Assim, mais do que apresentações de dança, o EIDANCCE busca conectar essas manifestações culturais com o cotidiano escolar para estimular novas formas de convivência. A ideia é fortalecer práticas pedagógicas voltadas à diversidade cultural, além de ampliar o acesso de estudantes à formação artística e cultural.

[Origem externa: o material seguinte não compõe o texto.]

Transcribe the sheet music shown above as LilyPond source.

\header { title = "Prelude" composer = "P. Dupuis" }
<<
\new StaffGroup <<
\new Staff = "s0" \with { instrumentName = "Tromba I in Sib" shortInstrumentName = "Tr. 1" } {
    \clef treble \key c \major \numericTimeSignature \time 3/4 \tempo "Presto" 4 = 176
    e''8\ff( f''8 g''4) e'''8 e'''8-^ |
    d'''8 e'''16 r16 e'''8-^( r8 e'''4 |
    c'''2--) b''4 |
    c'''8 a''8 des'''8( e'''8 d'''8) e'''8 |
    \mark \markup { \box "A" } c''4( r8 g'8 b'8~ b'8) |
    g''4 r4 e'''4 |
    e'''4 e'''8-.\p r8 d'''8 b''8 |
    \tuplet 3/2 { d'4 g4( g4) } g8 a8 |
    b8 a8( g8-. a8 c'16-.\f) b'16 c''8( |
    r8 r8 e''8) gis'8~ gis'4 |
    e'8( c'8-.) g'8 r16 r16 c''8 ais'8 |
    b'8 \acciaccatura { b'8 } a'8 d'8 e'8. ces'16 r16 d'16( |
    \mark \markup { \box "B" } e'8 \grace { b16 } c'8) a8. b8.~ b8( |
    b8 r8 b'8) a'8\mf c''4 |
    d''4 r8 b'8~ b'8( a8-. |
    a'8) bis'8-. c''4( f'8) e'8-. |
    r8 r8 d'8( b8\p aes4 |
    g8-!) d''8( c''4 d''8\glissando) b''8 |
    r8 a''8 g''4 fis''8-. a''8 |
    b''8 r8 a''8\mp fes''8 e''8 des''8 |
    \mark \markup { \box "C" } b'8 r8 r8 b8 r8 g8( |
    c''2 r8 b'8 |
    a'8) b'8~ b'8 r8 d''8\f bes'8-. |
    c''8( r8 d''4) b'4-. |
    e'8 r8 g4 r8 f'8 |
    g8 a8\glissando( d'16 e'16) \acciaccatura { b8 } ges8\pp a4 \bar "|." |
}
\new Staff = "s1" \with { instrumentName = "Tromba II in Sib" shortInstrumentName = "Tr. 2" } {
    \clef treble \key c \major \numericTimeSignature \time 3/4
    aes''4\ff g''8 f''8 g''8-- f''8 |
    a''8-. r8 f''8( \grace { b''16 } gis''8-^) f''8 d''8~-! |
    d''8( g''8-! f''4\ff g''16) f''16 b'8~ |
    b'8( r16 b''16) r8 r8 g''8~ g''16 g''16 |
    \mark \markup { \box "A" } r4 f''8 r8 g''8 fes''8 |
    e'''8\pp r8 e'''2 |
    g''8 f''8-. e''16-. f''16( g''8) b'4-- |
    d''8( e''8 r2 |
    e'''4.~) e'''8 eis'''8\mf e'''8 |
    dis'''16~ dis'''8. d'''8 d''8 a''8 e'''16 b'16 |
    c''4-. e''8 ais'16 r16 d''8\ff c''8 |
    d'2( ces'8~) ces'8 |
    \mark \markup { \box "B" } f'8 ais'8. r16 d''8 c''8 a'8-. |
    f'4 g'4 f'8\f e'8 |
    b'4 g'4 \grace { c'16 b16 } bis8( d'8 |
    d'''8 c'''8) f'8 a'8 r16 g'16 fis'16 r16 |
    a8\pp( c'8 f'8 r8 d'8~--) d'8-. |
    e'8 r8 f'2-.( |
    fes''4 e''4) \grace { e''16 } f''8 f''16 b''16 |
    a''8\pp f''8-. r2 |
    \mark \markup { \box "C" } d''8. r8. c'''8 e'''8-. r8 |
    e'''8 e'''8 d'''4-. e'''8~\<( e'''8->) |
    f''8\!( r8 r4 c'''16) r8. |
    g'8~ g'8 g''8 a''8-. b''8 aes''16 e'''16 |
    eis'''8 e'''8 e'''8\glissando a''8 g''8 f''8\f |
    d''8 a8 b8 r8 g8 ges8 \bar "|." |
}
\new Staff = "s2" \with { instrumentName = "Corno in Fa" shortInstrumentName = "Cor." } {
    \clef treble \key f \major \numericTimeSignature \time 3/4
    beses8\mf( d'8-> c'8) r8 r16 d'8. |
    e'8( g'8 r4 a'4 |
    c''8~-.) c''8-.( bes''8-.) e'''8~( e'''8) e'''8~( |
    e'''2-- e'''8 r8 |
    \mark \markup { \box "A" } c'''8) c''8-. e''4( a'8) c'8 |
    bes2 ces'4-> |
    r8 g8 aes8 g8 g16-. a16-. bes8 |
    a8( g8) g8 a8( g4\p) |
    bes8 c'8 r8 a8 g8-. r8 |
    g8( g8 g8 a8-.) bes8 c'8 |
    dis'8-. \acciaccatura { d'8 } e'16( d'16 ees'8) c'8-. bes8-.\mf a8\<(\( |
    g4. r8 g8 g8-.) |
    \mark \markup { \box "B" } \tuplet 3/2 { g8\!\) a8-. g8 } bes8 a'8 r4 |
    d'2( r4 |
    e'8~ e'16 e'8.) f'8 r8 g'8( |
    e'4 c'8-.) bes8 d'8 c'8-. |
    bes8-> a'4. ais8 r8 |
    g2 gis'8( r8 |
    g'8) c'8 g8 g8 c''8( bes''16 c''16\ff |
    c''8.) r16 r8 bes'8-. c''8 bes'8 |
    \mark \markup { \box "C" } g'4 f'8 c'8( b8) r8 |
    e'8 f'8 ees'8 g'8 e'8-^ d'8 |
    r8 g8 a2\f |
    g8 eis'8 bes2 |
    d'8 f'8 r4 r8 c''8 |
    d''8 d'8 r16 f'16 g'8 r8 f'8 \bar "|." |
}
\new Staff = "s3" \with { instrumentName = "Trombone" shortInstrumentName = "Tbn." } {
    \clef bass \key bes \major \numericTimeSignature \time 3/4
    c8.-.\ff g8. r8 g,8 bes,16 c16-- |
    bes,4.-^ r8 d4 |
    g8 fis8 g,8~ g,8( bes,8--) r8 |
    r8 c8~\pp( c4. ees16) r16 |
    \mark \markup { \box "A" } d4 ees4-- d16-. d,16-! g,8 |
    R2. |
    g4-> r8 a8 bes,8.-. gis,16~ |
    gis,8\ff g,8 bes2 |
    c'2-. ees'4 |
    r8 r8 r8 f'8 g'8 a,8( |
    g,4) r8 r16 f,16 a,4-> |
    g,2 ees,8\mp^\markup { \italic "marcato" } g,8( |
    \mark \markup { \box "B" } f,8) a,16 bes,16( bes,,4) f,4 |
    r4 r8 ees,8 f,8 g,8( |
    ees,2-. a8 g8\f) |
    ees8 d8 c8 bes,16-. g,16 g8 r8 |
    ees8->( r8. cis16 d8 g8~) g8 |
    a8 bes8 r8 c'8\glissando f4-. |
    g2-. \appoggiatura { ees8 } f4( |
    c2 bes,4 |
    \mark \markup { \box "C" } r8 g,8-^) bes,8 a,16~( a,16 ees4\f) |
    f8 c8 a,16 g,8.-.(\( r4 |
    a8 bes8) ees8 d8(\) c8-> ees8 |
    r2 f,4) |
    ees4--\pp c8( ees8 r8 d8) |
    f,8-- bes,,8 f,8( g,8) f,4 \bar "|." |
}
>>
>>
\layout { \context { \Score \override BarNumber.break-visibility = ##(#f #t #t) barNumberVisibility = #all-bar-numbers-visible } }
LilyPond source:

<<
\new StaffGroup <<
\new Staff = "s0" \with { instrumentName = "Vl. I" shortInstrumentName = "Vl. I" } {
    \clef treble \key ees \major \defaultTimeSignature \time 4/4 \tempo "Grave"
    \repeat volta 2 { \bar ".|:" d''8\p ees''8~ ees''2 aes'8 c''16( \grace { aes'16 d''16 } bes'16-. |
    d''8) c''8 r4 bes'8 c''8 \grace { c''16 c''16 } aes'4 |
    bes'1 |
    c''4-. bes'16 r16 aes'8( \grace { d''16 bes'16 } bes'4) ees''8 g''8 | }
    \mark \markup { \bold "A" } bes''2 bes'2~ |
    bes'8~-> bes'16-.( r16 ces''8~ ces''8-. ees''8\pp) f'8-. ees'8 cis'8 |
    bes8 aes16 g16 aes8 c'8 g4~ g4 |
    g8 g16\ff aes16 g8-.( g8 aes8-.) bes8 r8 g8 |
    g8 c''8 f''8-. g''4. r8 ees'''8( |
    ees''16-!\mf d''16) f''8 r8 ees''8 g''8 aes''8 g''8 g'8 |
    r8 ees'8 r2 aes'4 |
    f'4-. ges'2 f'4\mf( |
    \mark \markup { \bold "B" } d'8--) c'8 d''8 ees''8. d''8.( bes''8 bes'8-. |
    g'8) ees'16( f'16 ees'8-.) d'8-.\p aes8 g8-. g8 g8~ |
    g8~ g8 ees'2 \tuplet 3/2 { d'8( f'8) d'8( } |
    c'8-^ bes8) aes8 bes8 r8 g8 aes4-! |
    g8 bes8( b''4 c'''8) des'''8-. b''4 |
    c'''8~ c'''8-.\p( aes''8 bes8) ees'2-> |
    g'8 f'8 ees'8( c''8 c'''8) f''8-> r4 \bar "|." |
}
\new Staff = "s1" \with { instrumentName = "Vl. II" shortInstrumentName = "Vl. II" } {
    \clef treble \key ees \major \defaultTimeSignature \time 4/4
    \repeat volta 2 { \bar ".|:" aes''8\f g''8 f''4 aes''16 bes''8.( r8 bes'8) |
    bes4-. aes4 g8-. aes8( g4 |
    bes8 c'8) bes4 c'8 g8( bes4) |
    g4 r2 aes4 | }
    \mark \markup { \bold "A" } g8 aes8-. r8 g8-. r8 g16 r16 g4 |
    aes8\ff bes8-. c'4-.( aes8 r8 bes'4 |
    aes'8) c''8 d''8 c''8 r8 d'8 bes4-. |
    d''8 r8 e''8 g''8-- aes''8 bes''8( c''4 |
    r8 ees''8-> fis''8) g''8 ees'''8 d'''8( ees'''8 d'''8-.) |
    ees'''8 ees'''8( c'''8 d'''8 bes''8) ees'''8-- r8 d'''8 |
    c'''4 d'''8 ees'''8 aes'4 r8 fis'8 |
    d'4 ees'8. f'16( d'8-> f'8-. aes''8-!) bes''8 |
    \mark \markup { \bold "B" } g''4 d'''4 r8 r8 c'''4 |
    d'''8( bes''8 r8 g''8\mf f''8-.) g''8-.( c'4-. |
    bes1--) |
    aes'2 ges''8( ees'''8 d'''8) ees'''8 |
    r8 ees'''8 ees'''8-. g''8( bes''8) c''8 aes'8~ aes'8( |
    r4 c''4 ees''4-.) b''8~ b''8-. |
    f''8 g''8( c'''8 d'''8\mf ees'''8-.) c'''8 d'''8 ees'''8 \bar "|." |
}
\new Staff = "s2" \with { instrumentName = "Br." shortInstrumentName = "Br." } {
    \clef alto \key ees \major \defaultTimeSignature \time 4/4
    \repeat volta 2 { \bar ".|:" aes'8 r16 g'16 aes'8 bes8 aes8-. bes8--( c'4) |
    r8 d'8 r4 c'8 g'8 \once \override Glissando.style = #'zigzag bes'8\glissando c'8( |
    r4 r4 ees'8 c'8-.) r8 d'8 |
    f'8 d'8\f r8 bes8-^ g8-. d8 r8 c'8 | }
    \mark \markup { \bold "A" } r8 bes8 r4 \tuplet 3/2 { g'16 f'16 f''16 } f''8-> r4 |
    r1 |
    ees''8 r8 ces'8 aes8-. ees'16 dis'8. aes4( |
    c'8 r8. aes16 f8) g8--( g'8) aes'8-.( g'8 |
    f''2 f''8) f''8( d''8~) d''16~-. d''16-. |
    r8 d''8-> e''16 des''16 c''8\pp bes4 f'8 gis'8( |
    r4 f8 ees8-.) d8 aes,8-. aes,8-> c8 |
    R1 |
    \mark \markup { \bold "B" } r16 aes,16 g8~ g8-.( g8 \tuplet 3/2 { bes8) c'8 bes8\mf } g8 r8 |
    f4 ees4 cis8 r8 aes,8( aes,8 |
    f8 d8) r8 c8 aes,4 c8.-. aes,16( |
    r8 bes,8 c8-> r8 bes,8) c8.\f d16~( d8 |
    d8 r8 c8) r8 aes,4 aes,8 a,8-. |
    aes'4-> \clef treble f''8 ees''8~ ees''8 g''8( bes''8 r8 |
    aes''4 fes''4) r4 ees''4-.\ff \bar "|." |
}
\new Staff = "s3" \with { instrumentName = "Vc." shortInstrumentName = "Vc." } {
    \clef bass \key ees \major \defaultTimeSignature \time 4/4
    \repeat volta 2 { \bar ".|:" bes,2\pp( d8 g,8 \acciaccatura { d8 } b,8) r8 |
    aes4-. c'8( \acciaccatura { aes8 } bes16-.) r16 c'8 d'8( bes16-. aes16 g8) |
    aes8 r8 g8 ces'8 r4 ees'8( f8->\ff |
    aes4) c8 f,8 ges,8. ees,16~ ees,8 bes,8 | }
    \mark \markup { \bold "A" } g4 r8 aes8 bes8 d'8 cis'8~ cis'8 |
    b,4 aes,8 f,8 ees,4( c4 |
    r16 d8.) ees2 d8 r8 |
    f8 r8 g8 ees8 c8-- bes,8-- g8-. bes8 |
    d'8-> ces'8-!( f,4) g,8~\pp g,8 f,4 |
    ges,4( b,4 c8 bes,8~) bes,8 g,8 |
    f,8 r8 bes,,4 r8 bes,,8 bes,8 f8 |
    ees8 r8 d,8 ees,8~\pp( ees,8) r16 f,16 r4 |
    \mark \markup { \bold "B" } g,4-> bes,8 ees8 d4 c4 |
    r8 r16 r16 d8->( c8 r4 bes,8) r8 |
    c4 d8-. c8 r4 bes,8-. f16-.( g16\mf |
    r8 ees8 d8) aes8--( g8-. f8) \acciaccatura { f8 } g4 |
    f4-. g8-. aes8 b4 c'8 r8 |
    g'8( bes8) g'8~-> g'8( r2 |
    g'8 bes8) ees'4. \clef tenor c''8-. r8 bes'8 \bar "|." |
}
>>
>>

Realizado por meio do Edital Viver Cultura, integrante da Política Nacional Aldir Blanc de Fomento à Cultura (PNAB), do Governo do Estado de Mato Grosso, via Secretaria de Estado de Cultura, Esporte e Lazer (Secel-MT) e com apoio da Faculdade de Comunicação e Artes (FCA), do Laboratório de Estudos e Pesquisa da Diversidade da Amazônia Legal (LEAL) e do Núcleo de Extensão em Desenvolvimento Territorial da Baixada Cuiabana (NEDET).

Da escola para o mundo

O projeto “Beleza tem raízes”, como foi chamado inicialmente, era desenvolvido ao longo do ano na escola onde Sueli trabalhava. Posteriormente, a professora decidiu criar um evento de encontro e celebração para dar visibilidade às experiências construídas com os estudantes ao longo do ano. Foi assim que surgiu o EIDANCCE, a princípio realizado na própria escola, em novembro, com a participação de outras unidades de ensino convidadas.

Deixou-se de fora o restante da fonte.